[Pose landmark coordinates]
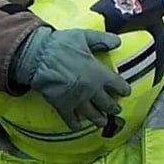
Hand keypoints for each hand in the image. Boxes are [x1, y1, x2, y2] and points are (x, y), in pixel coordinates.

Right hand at [11, 27, 131, 129]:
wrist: (37, 56)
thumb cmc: (61, 45)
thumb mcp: (86, 36)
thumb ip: (104, 40)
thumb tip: (118, 42)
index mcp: (100, 73)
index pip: (118, 85)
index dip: (124, 89)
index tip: (126, 92)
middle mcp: (92, 89)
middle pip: (107, 103)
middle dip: (113, 108)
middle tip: (117, 110)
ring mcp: (77, 99)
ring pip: (92, 114)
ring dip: (99, 119)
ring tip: (103, 122)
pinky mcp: (62, 105)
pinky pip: (70, 119)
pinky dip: (75, 124)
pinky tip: (78, 127)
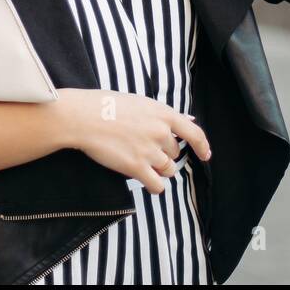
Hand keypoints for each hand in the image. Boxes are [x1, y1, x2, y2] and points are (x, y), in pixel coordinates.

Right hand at [55, 88, 210, 194]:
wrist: (85, 117)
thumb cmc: (107, 106)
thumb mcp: (140, 102)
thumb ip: (161, 114)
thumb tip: (187, 120)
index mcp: (163, 114)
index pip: (194, 132)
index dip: (202, 146)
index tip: (205, 155)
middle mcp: (161, 132)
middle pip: (175, 153)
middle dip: (164, 154)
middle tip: (145, 150)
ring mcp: (150, 150)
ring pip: (168, 170)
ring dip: (159, 170)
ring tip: (143, 165)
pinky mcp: (137, 167)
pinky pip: (157, 185)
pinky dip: (155, 187)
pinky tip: (148, 184)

- **WORK TO COMPLETE**:
Across the data, find each line that has "ring" in it and copy that line.

- **SOLUTION**:
ring mcp: (77, 99)
ring pip: (92, 114)
ring dip: (99, 119)
ring tip: (103, 122)
ring mcp: (150, 150)
ring pip: (168, 170)
ring dip: (159, 170)
ring tip: (143, 165)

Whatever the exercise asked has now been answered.